Good lord, what a story! How did a Jewish guy from the Bronx survive the Stalin years and live to 1966? I guess it helped to be in Tashkent…
According to Morfix, כיפה or כִּפָּה is “skullcap, yarmulke; (architecture) cupola, dome, domed roof; (topography) hillock, knoll.” Compare the Iron Dome air defense system, כיפת ברזל, “kipat barzel.” Or כיפת הסלע / כיפת הזהב, the golden-domed mosque in Jerusalem. It sounds much less generic to me than a hat or even a cap.
I guess it helped to be in Tashkent…
1966 is too early to have intersected with my father (b. 1970), but I wonder if he could have met my grandmother (who was evacuated to Tashkent as a baby during WWII, and lived there until repatriating to Israel in 1990).
I should probably ask her if she recognizes the name next time I talk to her.
“This video is no longer available”…???
the rabbis who participate in civil rights marches (including Reform rabbis) often wear yarmulkahs to serve as an identification of their faith
But they avoid white ones, so as not to be mistaken for the Pope.
Actually, white yarmulkes are normally worn only on the High Holy Days.* There’s no rule about it, but that’s the standard. The Torah covers during the High Holy Days are typically white as well.
* There is some debate, however, over when the High Holy Days end. Everyone agrees that they include the Days of Awe, the first ten days of the Jewish calendar, from Rosh Hashanah to Yom Kippur. However, in some interpretations, the High Holy Days extend through Simchat Torah, which is the end/beginning of the cycle of parashot (Torah readings) on the twenty-third day.
If there’s no rule, I sincerely doubt that it’s standard. It may be more common on those days, but why would white be rejected on other days? John Cowan’s quip notwithstanding, I sincerely doubt most Jews think about whether they resemble the pope. ¹
I just searched for bar mitzvah kippot, and they come in cream and white, just to pick two examples out of the many options offered.
Using “yarmulkes” instead of kippot finds this one of white satin, also out of many many options offered.
I note that the customization allows for bar/bat mitzvah and also b’nai/b’not — presumably for twins and similar multiple birth siblings.
====================================================
1: For this, I need a citation? ²
2: Jews that do worry that they resemble the pope are probably willing to make the supreme sacrifice of not wearing clothing that resembles papal robes.
Jews who would most worry about resembling the pope are those who would be least aware of his clothing, if not even his existence, because of their isolation from the non-Jewish world and from secular education (q.v.)
@Owlmirror: A few people wear plain white yarmulkes at ordinary services, but not many.

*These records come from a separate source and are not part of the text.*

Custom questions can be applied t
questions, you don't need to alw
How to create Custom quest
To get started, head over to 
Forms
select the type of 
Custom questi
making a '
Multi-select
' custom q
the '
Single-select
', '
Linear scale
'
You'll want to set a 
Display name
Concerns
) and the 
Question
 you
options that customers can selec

However, weddings are another occasion on which many people also wear white—although I think that is a more recent sartorial development than wearing white for the High Holy Days (i.e. right now). And of course, if you looks at sites that sell yarmulkes, they are going to show you all the colors they offer, even if there aren’t a lot of people who actually buy white ones for b’nai mitzvah. Moreover, off white is another matter entirely; I have received a fair number celebratory kippot that were very pale cream or pink.